Policymakers and commanders should require DoD to conduct operations globally and be responsive to time-sensitive opportunities in the cyber domain and information environment. Although our enemies operate in theaters approved for kinetic operations, adversaries often leverage cyberspace outside wartime theaters too. Policymakers and commanders want DoD today to create limited and precise effects against enemies, even if such operations occur outside the theater of wartime operations.
To confront adversaries who threaten to hold our critical infrastructure at risk, the President must have options and the legal framework to confront adversaries who use cyberspace for malicious purposes. A legal, appropriate, proportional U.S. response to adversary activity should include elements of deterrence, capabilities that can de-escalate an international crisis, and the legal recognition that much of what the Islamic State and al Qa`ida publishes on the internet is the information operations of a declared enemy and therefore unprotected speech.
Our very restraint has served to advance greater and more adversary cyberspace operations and has had the perverse effect of advancing (not dissuading) military escalation by making our maneuver and escalation control options in cyberspace more difficult for the United States. The farther we fall behind addressing capabilities to threaten our critical infrastructure via cyberspace, the more we make escalation more manageable for adversaries and less possible for the United States and its allies.
In the future, the Department of Defense must engage in timely defensive and offensive operations for cyberspace to cease being the domain where US interests, wealth, and proprietary information continue to be lost to adversary activity. The Department must rescind the previous failed approach and shift to an operational mindset in the cyber domain, just like it has in all the others. Failure to do so will result in the very environment we fear most — one where our adversaries take what they can via cyberspace, meddle in our politics, and shape new political realities, while we stand by naively expecting international law and norms regarding sovereignty, proprietary information, and wealth to be respected because we showed restraint.

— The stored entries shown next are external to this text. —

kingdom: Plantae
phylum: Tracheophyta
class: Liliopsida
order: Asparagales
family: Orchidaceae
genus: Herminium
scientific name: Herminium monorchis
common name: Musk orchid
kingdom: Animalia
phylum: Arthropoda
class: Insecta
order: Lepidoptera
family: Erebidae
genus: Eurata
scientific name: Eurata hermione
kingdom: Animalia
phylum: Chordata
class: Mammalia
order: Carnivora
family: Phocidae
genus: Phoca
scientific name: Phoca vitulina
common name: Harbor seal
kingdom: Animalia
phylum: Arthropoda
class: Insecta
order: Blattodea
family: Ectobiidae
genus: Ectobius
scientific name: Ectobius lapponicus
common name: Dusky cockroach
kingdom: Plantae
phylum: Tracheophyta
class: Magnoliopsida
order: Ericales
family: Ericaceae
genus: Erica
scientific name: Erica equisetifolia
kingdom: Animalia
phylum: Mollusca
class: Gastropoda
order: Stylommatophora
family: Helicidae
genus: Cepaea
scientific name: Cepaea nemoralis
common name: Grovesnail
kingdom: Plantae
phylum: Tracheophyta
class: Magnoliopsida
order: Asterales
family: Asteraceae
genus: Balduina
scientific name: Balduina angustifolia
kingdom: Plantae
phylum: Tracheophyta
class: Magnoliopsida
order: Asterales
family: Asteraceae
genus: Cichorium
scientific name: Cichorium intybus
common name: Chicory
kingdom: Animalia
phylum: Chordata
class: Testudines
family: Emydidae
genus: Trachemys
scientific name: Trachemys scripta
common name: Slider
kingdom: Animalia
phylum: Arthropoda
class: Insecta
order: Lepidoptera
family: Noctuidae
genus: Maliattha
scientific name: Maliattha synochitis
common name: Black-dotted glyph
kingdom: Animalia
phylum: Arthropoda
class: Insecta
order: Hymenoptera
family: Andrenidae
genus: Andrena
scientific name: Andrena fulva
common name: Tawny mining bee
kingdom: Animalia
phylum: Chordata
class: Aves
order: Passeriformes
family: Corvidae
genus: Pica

Military cyberspace operations must become ‘normalized’ with our other DoD military operations in order for the United States to match the pace and scale of adversary operations. Today, throughout many theaters, U.S. commanders make decisions that involve the loss of life under well-defined, delegated authority structures. Treating cyberspace as somehow extraordinarily unique risks making cyberspace more predictable for our adversaries and advancing the very instability we are trying to avoid.